D and E are points on the sides CA and CB respectively of a triangle ABC right angled at C.

To do:

We have to prove that $AE^2 + BD^2 = AB^2 + DE^2$.

Solution:

In $\triangle \mathrm{ABC}$, $\angle \mathrm{C}=90^{\circ}$

This implies, by Pythagoras theorem,

$\mathrm{AB}^{2}=\mathrm{AC}^{2}+\mathrm{BC}^{2}$.....(i)

In $\triangle \mathrm{DCE}$,

$\mathrm{DE}^{2}=\mathrm{DC}^{2}+\mathrm{CE}^{2}$........(ii)

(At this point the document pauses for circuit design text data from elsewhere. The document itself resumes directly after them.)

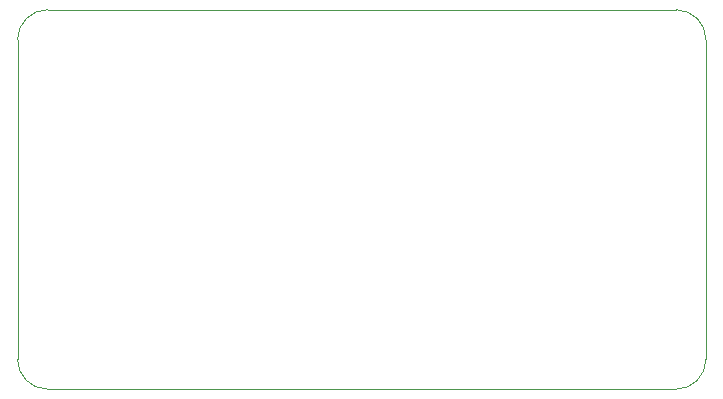
<source format=gm1>
G04 #@! TF.GenerationSoftware,KiCad,Pcbnew,(5.1.8)-1*
G04 #@! TF.CreationDate,2021-12-09T12:47:02+01:00*
G04 #@! TF.ProjectId,Prototyp,50726f74-6f74-4797-902e-6b696361645f,rev?*
G04 #@! TF.SameCoordinates,Original*
G04 #@! TF.FileFunction,Profile,NP*
%FSLAX46Y46*%
G04 Gerber Fmt 4.6, Leading zero omitted, Abs format (unit mm)*
G04 Created by KiCad (PCBNEW (5.1.8)-1) date 2021-12-09 12:47:02*
%MOMM*%
%LPD*%
G01*
G04 APERTURE LIST*
G04 #@! TA.AperFunction,Profile*
%ADD10C,0.050000*%
G04 #@! TD*
G04 APERTURE END LIST*
D10*
X190627000Y-132080000D02*
G75*
G02*
X188087000Y-129540000I0J2540000D01*
G01*
X188087000Y-102489000D02*
G75*
G02*
X190627000Y-99949000I2540000J0D01*
G01*
X246380000Y-129540000D02*
G75*
G02*
X243840000Y-132080000I-2540000J0D01*
G01*
X243840000Y-99949000D02*
G75*
G02*
X246380000Y-102489000I0J-2540000D01*
G01*
X188087000Y-102489000D02*
X188087000Y-129540000D01*
X190627000Y-99949000D02*
X243840000Y-99949000D01*
X246380000Y-129540000D02*
X246380000Y-102489000D01*
X190627000Y-132080000D02*
X243840000Y-132080000D01*
M02*

</source>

Adding equations (i) and (ii), we get,

$\mathrm{AB}^{2}+\mathrm{DE}^{2}=\mathrm{AC}^{2}+\mathrm{BC}^{2}+\mathrm{DC}^{2}+\mathrm{CE}^{2}$

$=\mathrm{AC}^{2}+\mathrm{CE}^{2}+\mathrm{DC}^{2}+\mathrm{BC}^{2}$

$=\mathrm{AE}^{2}+\mathrm{BD}^{2}$         (Since $\mathrm{BD}^{2}=\mathrm{DC}^{2}+\mathrm{BC}^{2}$ and $\mathrm{AE}^{2}=\mathrm{AC}^{2}+\mathrm{CE}^{2}$)

Hence proved.